Entries drawn from a collection:
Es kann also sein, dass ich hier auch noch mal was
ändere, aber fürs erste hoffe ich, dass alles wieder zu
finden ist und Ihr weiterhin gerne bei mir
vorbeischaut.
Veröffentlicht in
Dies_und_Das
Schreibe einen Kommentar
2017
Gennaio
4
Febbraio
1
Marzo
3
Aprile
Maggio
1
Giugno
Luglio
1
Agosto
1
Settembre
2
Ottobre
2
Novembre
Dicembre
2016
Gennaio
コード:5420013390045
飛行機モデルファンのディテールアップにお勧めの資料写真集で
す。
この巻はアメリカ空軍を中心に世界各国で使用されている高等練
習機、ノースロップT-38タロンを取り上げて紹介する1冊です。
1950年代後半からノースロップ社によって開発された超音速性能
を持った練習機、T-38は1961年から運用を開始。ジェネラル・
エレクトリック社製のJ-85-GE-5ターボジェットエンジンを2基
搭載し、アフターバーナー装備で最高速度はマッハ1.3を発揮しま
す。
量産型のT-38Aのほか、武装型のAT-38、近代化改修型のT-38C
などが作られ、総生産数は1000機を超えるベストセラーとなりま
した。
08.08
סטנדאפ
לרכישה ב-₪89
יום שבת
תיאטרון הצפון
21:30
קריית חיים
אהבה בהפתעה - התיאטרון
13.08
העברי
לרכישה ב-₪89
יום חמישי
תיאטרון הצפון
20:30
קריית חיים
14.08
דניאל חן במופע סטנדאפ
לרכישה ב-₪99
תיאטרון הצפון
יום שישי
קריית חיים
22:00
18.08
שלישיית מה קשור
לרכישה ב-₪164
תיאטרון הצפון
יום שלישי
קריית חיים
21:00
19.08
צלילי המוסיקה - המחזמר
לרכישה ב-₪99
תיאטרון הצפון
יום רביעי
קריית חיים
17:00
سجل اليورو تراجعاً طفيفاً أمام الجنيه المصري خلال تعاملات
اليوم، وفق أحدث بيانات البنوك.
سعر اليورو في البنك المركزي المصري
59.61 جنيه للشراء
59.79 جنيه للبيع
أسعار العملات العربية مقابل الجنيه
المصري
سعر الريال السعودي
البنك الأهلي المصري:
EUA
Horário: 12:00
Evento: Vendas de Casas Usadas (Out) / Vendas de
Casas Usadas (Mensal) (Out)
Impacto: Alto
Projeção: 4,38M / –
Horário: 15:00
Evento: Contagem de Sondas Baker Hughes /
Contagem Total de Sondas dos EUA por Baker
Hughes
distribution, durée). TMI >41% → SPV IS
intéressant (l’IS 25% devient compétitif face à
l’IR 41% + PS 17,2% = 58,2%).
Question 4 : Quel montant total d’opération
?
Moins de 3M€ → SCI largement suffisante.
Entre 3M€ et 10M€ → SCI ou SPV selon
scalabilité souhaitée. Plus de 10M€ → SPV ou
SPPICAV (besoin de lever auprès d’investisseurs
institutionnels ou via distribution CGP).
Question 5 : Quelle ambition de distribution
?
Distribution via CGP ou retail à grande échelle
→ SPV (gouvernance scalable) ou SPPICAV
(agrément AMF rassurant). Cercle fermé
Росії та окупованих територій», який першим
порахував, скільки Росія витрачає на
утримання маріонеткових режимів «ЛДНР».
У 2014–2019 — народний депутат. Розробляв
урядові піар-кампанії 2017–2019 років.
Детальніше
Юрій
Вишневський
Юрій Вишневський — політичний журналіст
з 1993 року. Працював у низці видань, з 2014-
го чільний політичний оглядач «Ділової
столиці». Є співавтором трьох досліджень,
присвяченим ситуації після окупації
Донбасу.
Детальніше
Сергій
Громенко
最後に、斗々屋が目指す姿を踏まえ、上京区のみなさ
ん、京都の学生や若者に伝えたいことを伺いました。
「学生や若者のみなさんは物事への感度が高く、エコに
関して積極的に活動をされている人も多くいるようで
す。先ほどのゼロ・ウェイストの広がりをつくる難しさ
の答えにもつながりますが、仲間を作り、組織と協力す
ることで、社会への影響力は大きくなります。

◆ EXERCISE DESCRIPTION
Copy the data word for word, starting at its first line and ending at the line that contains "institutionnels ou via distribution CGP).", with both of those lines included.

◆ TASK ANSWER
Es kann also sein, dass ich hier auch noch mal was
ändere, aber fürs erste hoffe ich, dass alles wieder zu
finden ist und Ihr weiterhin gerne bei mir
vorbeischaut.
Veröffentlicht in
Dies_und_Das
Schreibe einen Kommentar
2017
Gennaio
4
Febbraio
1
Marzo
3
Aprile
Maggio
1
Giugno
Luglio
1
Agosto
1
Settembre
2
Ottobre
2
Novembre
Dicembre
2016
Gennaio
コード:5420013390045
飛行機モデルファンのディテールアップにお勧めの資料写真集で
す。
この巻はアメリカ空軍を中心に世界各国で使用されている高等練
習機、ノースロップT-38タロンを取り上げて紹介する1冊です。
1950年代後半からノースロップ社によって開発された超音速性能
を持った練習機、T-38は1961年から運用を開始。ジェネラル・
エレクトリック社製のJ-85-GE-5ターボジェットエンジンを2基
搭載し、アフターバーナー装備で最高速度はマッハ1.3を発揮しま
す。
量産型のT-38Aのほか、武装型のAT-38、近代化改修型のT-38C
などが作られ、総生産数は1000機を超えるベストセラーとなりま
した。
08.08
סטנדאפ
לרכישה ב-₪89
יום שבת
תיאטרון הצפון
21:30
קריית חיים
אהבה בהפתעה - התיאטרון
13.08
העברי
לרכישה ב-₪89
יום חמישי
תיאטרון הצפון
20:30
קריית חיים
14.08
דניאל חן במופע סטנדאפ
לרכישה ב-₪99
תיאטרון הצפון
יום שישי
קריית חיים
22:00
18.08
שלישיית מה קשור
לרכישה ב-₪164
תיאטרון הצפון
יום שלישי
קריית חיים
21:00
19.08
צלילי המוסיקה - המחזמר
לרכישה ב-₪99
תיאטרון הצפון
יום רביעי
קריית חיים
17:00
سجل اليورو تراجعاً طفيفاً أمام الجنيه المصري خلال تعاملات
اليوم، وفق أحدث بيانات البنوك.
سعر اليورو في البنك المركزي المصري
59.61 جنيه للشراء
59.79 جنيه للبيع
أسعار العملات العربية مقابل الجنيه
المصري
سعر الريال السعودي
البنك الأهلي المصري:
EUA
Horário: 12:00
Evento: Vendas de Casas Usadas (Out) / Vendas de
Casas Usadas (Mensal) (Out)
Impacto: Alto
Projeção: 4,38M / –
Horário: 15:00
Evento: Contagem de Sondas Baker Hughes /
Contagem Total de Sondas dos EUA por Baker
Hughes
distribution, durée). TMI >41% → SPV IS
intéressant (l’IS 25% devient compétitif face à
l’IR 41% + PS 17,2% = 58,2%).
Question 4 : Quel montant total d’opération
?
Moins de 3M€ → SCI largement suffisante.
Entre 3M€ et 10M€ → SCI ou SPV selon
scalabilité souhaitée. Plus de 10M€ → SPV ou
SPPICAV (besoin de lever auprès d’investisseurs
institutionnels ou via distribution CGP).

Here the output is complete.